The book I bought to explain my new camera recommends that I use a UHS class 3 (UHS-3) SDHX card. When I shop online, I find cards described as "Class 10 UHS I, U3 performance." Is that the same thing?
UHS 1 writes at 10MB/sec. UHS 3 writes at 30MB/sec.
You will need the faster write speed if you are shooting high-res 4K video.
Depends on your camera, and what you’ll be doing with it. For still photos (not video), basic one-off travel snapshots, carefully composed landscapes, basics, you do not need a fast card. If you are more of the “run and gun” style (shooting lots of frames in rapid succession), your camera’s procesor might generate shots faster than they can be written to a slow card.
You may need faster cards if you do some of the following (especially if you do more than one of them at the same time):
- if you are shooting in Burst Mode
- if you are shooting large, high resolution photos in both RAW and JPG at the same time
If you have no idea what these things are then you probably will never need a very fast card.
If you will be shooting wildlife (birds in flight, an especially tricky challenge) or sports, then the above would apply.
My big camera is capable of capturing images at a truly breathtaking rate. I always shoot in RAW+JPG, and occasionally shoot burst mode for wild animals in movement (including birds). Do that for more than a few seconds, and even with the fastest (stunningly expensive) memory cards, the card can’t keep up and it buffers - do that enough in a short period of time, the buffer can become full, then it can’t/won’t take any more shots until the buffer is written. Doesn’t happen often, and it’s my own fault when it does (the fix is to restrain the photographer’s shutter finger - keep bursts short, or reduce the burst rate).

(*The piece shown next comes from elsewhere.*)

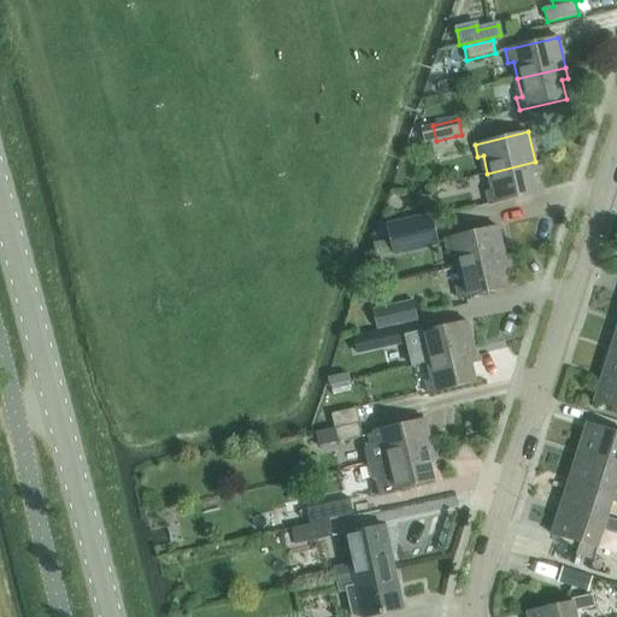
[(436,141),(430,142),(434,157),(459,151),(456,136),(436,141)]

If the above is all just meaningless technobabble to you, stop worrying about card speeds.
Tip: test all your cards several days before you start packing for your trip. If you got the wrong kind (or if one goes bad) you’ll have time to return/replace it before heading off. Don’t waste prescious time on your trip shopping for camera stuff in a foreign land.
Thank you for these comments. However, my basic question remains. How do I make sure that the card I am buying has the UHS 3 speed class? The product descriptions I see online don't describe the cards in the way I expect.

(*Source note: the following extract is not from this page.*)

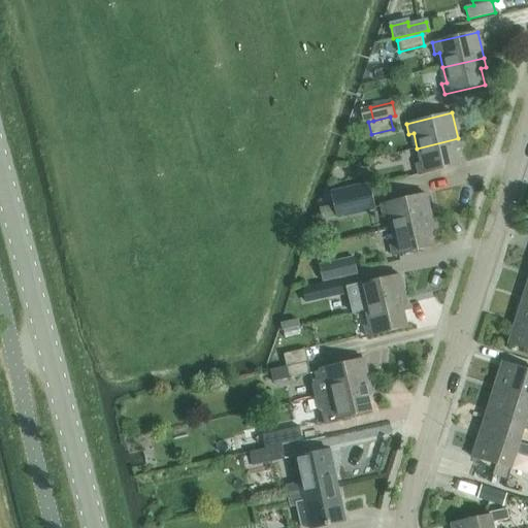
[(458,138),(417,149),(421,163),(416,164),(419,175),(459,165),(455,150),(460,149),(458,138)]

First do you mean SDHC (high capacity) or SDXC (extra high)?
Speed is marked with a number in an open circle like a "C" 2 through 10 for high capacity or single digit number in a square "U" for the ultra high capacity category. That means you are looking or a 10 in a "C" high capacity or a 1 in a "U" ultra high capacity.
Speed Class, UHS Speed Class* and Video Speed Class*** symbols with
a number indicate minimum writing speed. This is mainly useful for
camcorders, video recorders and other devices with video recording
A 3 in a "U" mark would be a U3 speed class card.
Something like: https://www.bhphotovideo.com/c/product/1431033-REG/sandisk_sdsdxxy_064g_gn4in_extremepro_sdxc_64gb_card.html
While this card has been designed for cameras that are UHS-I / V30 /
U3 compatible, it may be used in devices that do not support UHS-I /
V30 / U3. However, bear in mind that this card will then default to
your device's speed class and bus rating, such as UHS-I and U1, which
supports minimum write speeds of 10 MB/s, or Class 10, which also
supports minimum write speeds of 10 MB/s.